*** Begin section ***

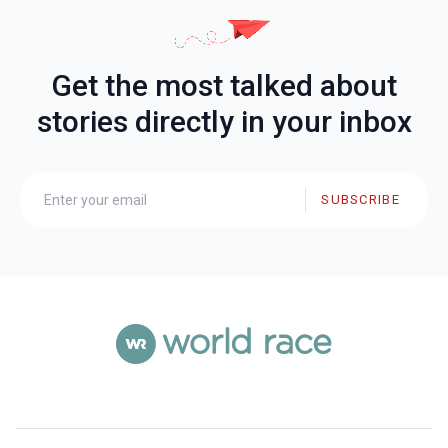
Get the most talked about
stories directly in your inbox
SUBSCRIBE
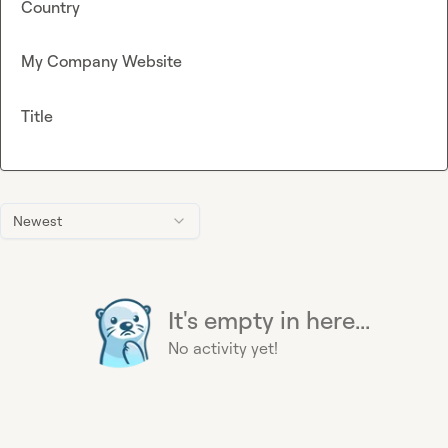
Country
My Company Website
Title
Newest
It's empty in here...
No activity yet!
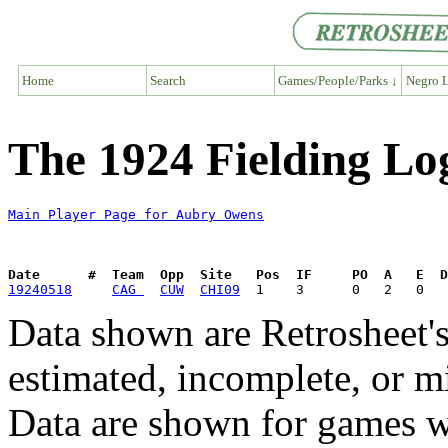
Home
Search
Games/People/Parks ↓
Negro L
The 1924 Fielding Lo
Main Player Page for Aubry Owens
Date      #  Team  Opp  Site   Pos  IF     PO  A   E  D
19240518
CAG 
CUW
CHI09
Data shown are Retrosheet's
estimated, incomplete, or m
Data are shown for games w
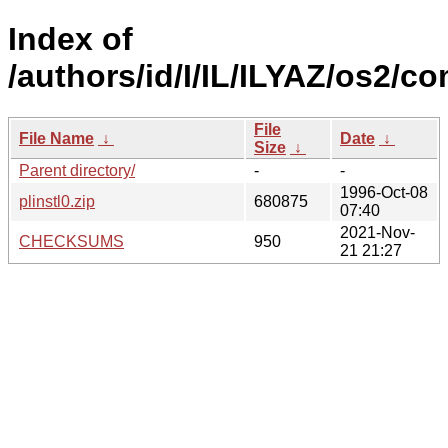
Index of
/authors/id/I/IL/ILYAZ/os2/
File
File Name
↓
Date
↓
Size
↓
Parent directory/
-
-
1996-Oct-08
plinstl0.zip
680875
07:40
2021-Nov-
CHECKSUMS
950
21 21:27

*** End section ***
*** Begin section ***

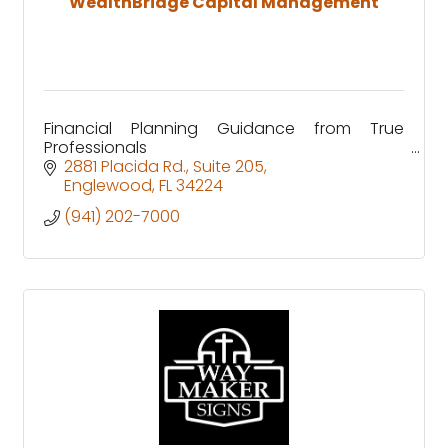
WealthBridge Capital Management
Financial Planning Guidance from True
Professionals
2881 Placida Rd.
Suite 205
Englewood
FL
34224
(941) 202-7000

*** End section ***

> Assignment:
Throughout the data above, copy all lines where the word "shown" is found.

> Exercise answer:
Data shown are Retrosheet's
Data are shown for games w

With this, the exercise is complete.